While basic route hygiene (e.g. using MAXPREF to limit the number of routes accepted from a customer or peer) could have prevented this incident, it underscores a larger point: we’re all in this together. The Internet is our electronic commons and its proper functioning depends on everyone in control of an Internet router.
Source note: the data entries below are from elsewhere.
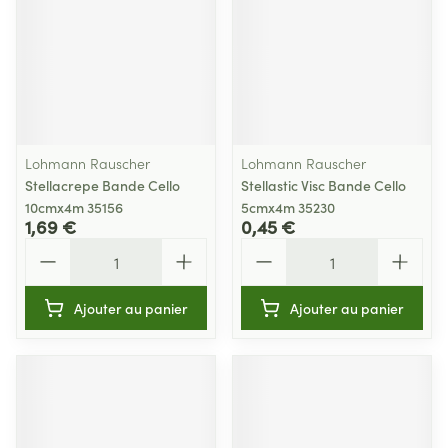
Lohmann Rauscher
Lohmann Rauscher
Stellacrepe Bande Cello
Stellastic Visc Bande Cello
10cmx4m 35156
5cmx4m 35230
1,69 €
0,45 €
Quantité
Quantité
Ajouter au panier
Ajouter au panier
Routing goof-ups like this don’t need to involve your IP address space to impact you. If it impacts the routes of someone you are trying to communicate with or one of the ISPs along the way, then it’s your problem too. By understanding how the Internet works and gathering real-time Internet Intelligence on your assets and those of your customers or suppliers, you can work with your providers to mitigate the damaged caused by the inevitable mistakes, even when the source is on the other side of the world.